Penyelenggaraan pilkada yang harus siap anggaran dan tahapan kegiatan itu berimplikasi pada penyiapannya yang harus detil dan seksama. Dengan kondisi ketidaksiapan anggaran di tengah pandemi, menurut Ferry, tidak ada salahnya agar pilkada ditunda pada 2021, dan tidak dipaksakan pada 2020.
Namun, DPR dan pemerintah sudah pada kesimpulan tetap melaksanakan pilkada tahun 2020. Di sisi lain, KPU dan Bawaslu hanya dapat membuat opsi yang dapat dipilih dalam penyelenggaraan pilkada. Opsi untuk mengadakan pilkada pada tahun 2021 pun sebenarnya telah disodorkan oleh penyelenggara pemilu, tetapi tidak diambil oleh pembuat kebijakan.
Doli mengatakan, tidak ada satu pun negara di dunia yang dapat memprediksi kapan Covid-19 berakhir. Karena itu, pilihan menunda pilkada juga tidak menjamin kondisi tahun 2021 akan lebih baik daripada kondisi saat ini. Sebab, penyakit itu bahkan diprediksikan tidak akan bisa teratasi sampai vaksinnya ditemukan. Namun, hingga saat ini tidak ada yang dapat memastikan kapan vaksin itu ditemukan.

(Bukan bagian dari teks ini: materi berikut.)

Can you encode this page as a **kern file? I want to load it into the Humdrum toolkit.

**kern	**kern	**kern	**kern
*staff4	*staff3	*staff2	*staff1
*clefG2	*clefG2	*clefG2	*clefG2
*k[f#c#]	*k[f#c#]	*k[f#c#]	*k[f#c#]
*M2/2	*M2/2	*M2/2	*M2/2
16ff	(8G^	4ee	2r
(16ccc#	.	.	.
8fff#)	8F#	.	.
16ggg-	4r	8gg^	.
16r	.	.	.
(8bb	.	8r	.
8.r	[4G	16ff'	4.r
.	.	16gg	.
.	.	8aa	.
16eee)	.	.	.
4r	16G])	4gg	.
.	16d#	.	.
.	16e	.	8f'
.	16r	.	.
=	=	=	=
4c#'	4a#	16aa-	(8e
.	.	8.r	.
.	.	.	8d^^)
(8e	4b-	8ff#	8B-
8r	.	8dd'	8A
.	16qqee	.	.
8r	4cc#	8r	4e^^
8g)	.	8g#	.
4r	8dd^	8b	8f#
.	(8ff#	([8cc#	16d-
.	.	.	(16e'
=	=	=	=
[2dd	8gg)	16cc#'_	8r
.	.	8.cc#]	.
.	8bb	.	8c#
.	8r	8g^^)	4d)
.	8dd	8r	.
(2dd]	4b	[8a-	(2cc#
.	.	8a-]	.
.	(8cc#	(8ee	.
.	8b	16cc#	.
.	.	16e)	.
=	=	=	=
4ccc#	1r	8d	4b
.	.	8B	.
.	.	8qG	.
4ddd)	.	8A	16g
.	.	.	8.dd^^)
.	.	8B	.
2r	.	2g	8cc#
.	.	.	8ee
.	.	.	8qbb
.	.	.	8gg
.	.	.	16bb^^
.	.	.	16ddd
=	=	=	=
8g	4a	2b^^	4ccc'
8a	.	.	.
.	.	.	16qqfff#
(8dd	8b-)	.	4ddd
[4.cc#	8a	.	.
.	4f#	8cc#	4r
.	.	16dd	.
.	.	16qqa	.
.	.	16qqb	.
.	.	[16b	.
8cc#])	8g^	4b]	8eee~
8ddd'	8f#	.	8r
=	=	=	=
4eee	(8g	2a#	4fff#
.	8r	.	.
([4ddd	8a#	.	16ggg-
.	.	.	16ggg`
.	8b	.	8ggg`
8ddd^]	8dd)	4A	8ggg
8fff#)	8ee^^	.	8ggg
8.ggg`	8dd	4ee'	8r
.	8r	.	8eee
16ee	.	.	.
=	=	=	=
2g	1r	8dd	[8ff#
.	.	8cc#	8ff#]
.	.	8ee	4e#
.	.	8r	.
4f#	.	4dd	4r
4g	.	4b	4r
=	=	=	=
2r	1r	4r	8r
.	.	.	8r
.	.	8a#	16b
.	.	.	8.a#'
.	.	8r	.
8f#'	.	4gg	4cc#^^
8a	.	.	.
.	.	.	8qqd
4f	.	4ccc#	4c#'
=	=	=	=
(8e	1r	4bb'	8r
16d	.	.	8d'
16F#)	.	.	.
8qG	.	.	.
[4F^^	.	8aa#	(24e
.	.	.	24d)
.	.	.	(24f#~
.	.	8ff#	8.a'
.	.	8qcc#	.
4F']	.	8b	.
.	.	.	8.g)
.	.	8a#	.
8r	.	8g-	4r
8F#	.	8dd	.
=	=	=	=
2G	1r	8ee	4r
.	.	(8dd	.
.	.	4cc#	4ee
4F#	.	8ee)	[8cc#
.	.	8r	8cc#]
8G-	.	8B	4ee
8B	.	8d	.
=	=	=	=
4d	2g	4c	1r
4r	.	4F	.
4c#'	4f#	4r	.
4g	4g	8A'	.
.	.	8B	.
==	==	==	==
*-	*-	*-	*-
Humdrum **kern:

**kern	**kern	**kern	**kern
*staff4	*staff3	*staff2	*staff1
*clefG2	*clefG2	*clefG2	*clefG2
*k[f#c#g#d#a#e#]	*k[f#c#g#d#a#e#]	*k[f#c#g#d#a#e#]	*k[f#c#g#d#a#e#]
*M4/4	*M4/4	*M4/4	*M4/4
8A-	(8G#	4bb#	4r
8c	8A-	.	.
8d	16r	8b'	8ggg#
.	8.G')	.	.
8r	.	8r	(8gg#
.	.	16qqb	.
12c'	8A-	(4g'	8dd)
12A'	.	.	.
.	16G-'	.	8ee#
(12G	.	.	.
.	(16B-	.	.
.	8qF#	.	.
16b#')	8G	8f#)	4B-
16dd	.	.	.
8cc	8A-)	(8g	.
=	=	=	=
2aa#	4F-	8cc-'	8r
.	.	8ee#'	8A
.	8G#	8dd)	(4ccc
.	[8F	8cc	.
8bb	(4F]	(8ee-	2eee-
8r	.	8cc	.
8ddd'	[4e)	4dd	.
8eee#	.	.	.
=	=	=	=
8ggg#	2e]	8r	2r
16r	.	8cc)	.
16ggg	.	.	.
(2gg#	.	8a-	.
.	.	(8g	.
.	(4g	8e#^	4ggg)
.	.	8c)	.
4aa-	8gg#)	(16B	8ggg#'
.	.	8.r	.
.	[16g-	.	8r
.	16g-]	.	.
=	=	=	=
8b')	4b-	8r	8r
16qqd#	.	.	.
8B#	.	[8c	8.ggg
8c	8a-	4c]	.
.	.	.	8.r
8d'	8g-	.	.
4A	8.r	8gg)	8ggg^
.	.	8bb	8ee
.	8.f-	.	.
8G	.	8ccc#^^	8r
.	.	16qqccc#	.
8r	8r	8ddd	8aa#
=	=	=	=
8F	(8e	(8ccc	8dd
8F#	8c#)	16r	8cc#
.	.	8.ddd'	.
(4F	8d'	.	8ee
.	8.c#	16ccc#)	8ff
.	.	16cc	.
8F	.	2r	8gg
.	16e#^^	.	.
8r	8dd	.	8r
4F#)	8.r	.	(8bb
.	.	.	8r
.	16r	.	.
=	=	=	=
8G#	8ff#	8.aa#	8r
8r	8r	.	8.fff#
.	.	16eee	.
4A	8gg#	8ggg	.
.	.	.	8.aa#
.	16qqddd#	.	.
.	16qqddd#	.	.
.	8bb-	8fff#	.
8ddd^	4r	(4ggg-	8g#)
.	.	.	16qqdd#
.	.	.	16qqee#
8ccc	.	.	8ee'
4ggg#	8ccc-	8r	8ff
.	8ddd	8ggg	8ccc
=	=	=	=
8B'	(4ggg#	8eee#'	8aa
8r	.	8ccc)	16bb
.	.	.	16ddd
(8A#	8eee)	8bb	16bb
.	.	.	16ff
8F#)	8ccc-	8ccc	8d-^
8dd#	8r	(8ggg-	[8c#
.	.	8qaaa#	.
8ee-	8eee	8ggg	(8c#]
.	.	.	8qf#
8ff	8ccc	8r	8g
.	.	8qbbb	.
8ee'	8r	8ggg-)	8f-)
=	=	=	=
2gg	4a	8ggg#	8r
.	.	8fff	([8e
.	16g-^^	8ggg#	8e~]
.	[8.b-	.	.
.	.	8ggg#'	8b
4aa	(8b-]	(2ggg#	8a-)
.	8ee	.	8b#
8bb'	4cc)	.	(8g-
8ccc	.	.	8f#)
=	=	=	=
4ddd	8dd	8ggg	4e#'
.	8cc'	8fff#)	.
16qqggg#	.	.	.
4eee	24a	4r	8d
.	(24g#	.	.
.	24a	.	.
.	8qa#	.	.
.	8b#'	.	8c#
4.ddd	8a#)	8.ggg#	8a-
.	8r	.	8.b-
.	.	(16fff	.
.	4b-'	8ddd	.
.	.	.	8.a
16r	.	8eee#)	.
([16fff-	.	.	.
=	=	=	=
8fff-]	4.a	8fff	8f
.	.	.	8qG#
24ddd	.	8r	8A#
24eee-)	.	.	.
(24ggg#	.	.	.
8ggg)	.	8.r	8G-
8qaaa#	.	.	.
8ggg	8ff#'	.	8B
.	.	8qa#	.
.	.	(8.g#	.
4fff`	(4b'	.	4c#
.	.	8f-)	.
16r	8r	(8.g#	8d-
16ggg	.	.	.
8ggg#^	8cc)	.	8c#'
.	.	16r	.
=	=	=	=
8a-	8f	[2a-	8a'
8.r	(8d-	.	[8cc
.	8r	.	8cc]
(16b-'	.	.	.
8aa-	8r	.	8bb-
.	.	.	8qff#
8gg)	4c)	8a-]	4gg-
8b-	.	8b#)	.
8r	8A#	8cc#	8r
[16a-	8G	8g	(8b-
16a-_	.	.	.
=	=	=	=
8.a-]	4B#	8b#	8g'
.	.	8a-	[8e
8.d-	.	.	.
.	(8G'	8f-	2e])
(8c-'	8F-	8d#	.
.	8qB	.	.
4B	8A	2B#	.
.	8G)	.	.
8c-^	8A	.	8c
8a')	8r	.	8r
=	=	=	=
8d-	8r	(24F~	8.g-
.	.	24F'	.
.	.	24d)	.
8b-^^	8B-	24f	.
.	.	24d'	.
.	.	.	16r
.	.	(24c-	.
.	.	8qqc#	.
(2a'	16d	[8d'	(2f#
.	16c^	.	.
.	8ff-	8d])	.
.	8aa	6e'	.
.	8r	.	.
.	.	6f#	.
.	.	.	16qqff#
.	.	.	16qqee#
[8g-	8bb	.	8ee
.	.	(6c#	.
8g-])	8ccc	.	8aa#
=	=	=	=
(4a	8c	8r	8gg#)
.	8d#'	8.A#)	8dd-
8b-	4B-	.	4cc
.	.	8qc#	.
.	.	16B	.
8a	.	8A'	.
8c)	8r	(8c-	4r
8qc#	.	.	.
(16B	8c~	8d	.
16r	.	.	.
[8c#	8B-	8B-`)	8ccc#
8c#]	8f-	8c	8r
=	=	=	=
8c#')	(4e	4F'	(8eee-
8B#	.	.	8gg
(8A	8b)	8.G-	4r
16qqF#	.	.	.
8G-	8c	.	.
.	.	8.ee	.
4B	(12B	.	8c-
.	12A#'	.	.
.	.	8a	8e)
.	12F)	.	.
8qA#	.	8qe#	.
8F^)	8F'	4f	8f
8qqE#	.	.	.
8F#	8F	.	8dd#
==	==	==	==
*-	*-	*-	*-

“Kalau ditunda sampai tahun 2021, apakah bisa dijamin kondisi saat itu akan lebih baik daripada sekarang? Iya kalau lebih baik, tetapi kalau lebih buruk bagaimana? Ini akan membawa dampak berat bagi pemerintahan daerah jika pilkada tidak segera dilakukan,” kata Doli.
Pilihan untuk menunda atau meneruskan pilkada di kala pandemi memang tidak mudah dan problematis. Tetapi, setidaknya dalam setiap putusan itu, pembuat kebijakan mendengarkan masukan dan pendapat dari publik.
Dalam negara demokrasi, upaya itu minimal dapat dilakukan dengan membuka akses publik seluas-luasnya dalam proses pembuatan kebijakan. Namun, jika rapat anggaran saja tertutup dari publik, akankah suara tetap publik didengar dalam pembuatan kebijakan?